▸ PAGE EXCERPT
# Call of Duty WAW "Unhandled exception caught" (dx error) FIX



## RockmasteR

Hello all,
I know that a lot of people have problems with COD WAW and especially the annoying directx error "Unhandled exception caught".

It appears that this problem is caused by Sound Cards, so there is a fix for it, it worked for me so I hope it'll help you :

1. go to My Computer
2. View System Info
3. Hardware
4. Device Manager
5. select Sound, Video, Game Controllers
6. DISABLE Unimodem Half-Duplex Audio device

if you don't have Unimodem Half-Duplex Audio device, try to disable your Creative sound card or any PCI sound card and only keep the integrated sound card (realtek HD for example).

and now go to Control Panel --> Sounds and Audio Devices, under speaker settings, choose Advanced , then click on performance, move the Hardware acceleration meter to the second option (decrease it) "Basic Acceleration"

▸ DIRECTIVES
- 1) In the records, change "common name" to "vernacular name" in the lines from the one holding "scientific name: Fulica atra" through the end of the records, inclusive, and give back only those lines with everything else unchanged.
- 2) Go on with the forum post about fixing the Call of Duty error from the point where it stops.
The forum post and the records that come after it are unrelated material.

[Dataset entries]
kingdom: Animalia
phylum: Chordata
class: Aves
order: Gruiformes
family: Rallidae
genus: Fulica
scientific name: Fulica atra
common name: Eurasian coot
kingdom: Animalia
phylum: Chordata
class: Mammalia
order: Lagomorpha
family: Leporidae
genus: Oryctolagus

▸ RESPONSES TO THE TASKS
- 1)
scientific name: Fulica atra
vernacular name: Eurasian coot
kingdom: Animalia
phylum: Chordata
class: Mammalia
order: Lagomorpha
family: Leporidae
genus: Oryctolagus

- 2)
under Sample rate conversion quality put the meter on the middle

now be sure to use these settings for the Sound card that you are using.
if you only have one card, just try to apply these settings on it, even if it's a PCI card


----------



## Aus_Karlos

Make sure if you have disabled your PCI sound card that your on-board sound has not been disabled in the BIOS (Enter BIOS and find a submenu like Intergrated Peripherals might be something like AC' 97 Audio) and change the speaker jacks to the appropriate ports on the back of your PC.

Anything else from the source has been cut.